Don’t forget to keep track of all the monetary donations you make throughout the year. In Quebec, you receive a provincial credit of 20% when you claim donations up to $200 and a credit of 24% on donations above $200. For example, if you donate $500 in 2015, you receive a provincial credit of 20% on $200 and 24% on $300. You also get a federal tax credit of 15% on the first $200 you claim and a credit of 29% on the remainder of your donation claim. Credits for donations can be delayed and claimed up to five years following the year you made the donation. This means you can wait until you’ve accumulated a more sizable amount to claim in order to receive a greater credit. You can also group your donations with those of your spouse to maximize your deduction. The federal government also offers an additional 25% tax credit for first time donors called the First-time donor’s super credit.

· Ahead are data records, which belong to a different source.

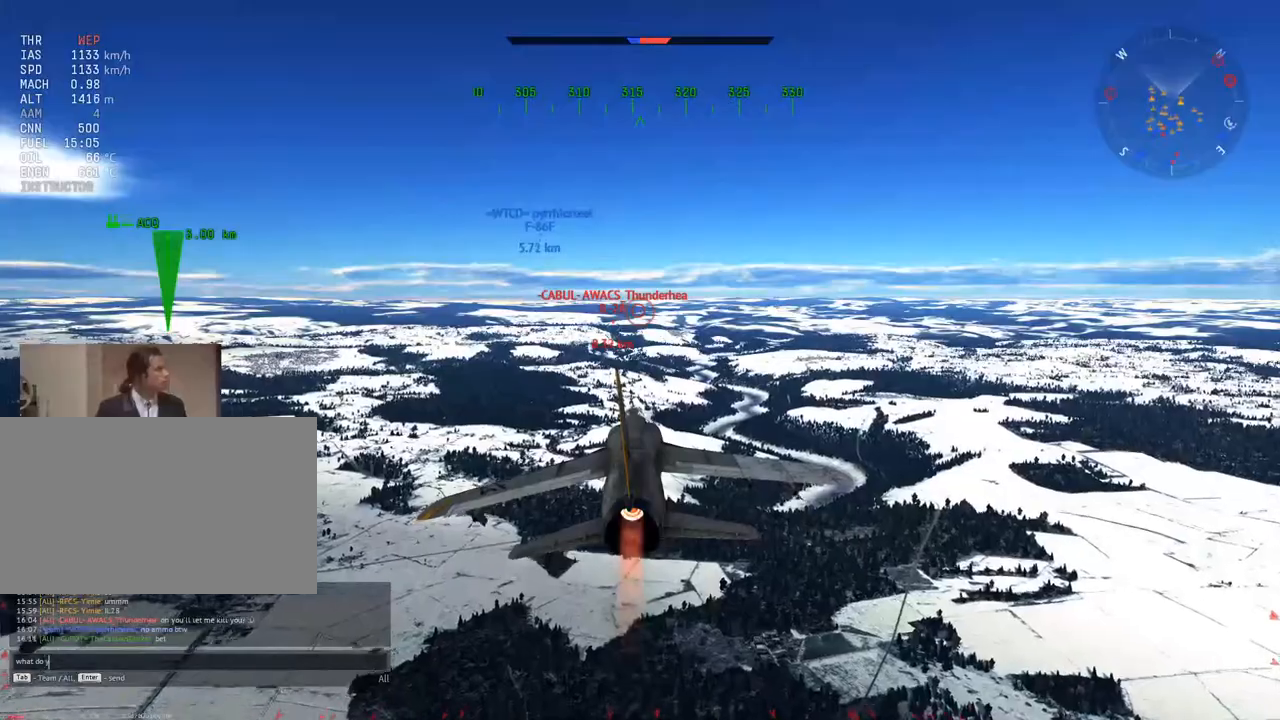
{"keys": [], "mouse": [], "mouse_move": "still", "events": []}
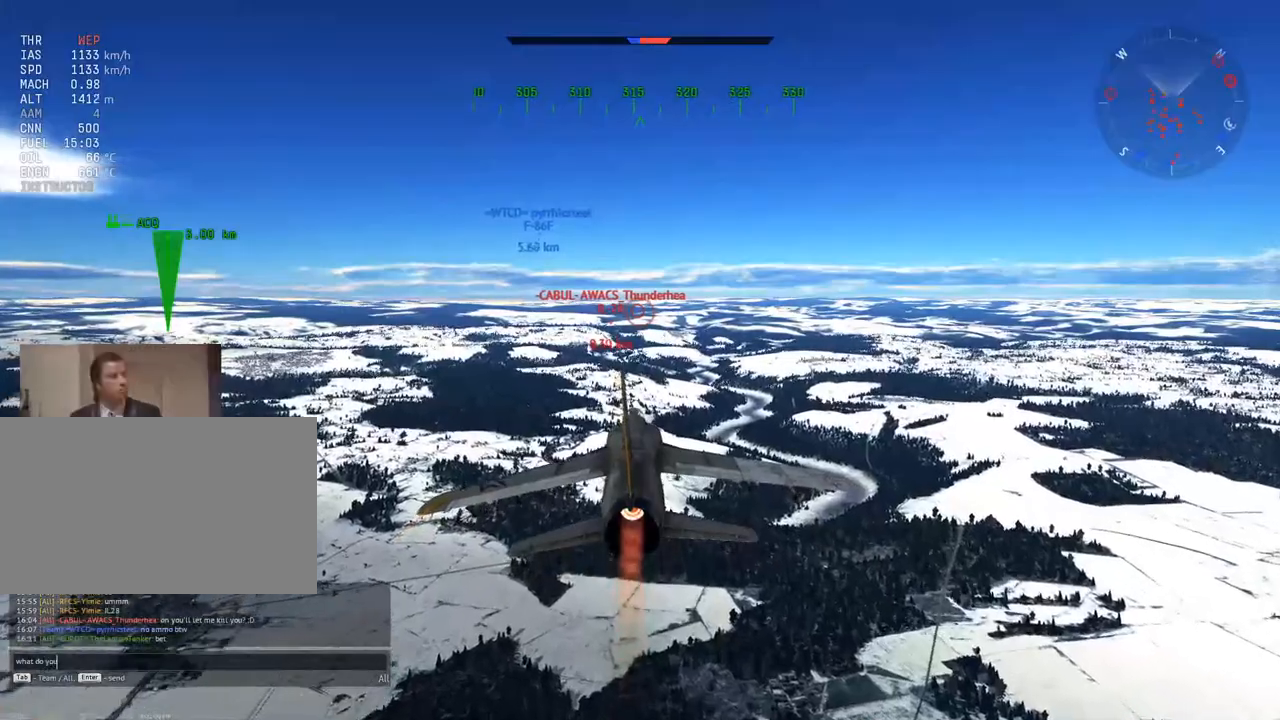
{"keys": [], "mouse": [], "mouse_move": "still", "events": [[133, "space", "down"], [217, "space", "up"], [267, "w", "down"], [317, "a", "down"], [367, "w", "up"], [400, "a", "up"]]}
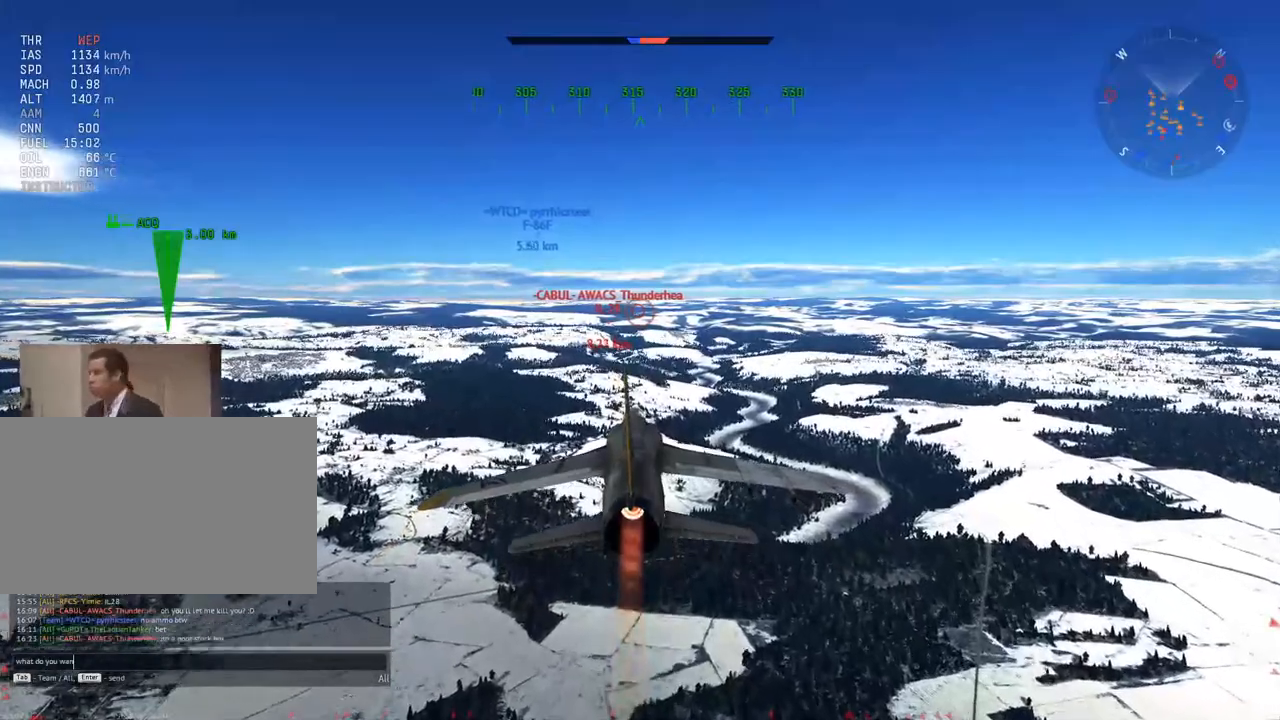
{"keys": [], "mouse": [], "mouse_move": "still", "events": [[100, "t", "down"], [234, "t", "up"], [334, "space", "down"], [468, "space", "up"]]}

Bonus Tip: Transferring Tax Credits

Once you’ve reduced your federal tax to zero, you can transfer the unused portion of certain federal tax credits to your spouse or common-law partner. For example, the age amount, the pension income amount, and the tuition, education, and textbook amounts can be transferred. Note that a maximum of $5,000 in tuition fees can be transferred (to a spouse, parent, or grandparent) while the remainder can be carried forward to future tax years. Unused provincial tax credits can also be transferred to a spouse.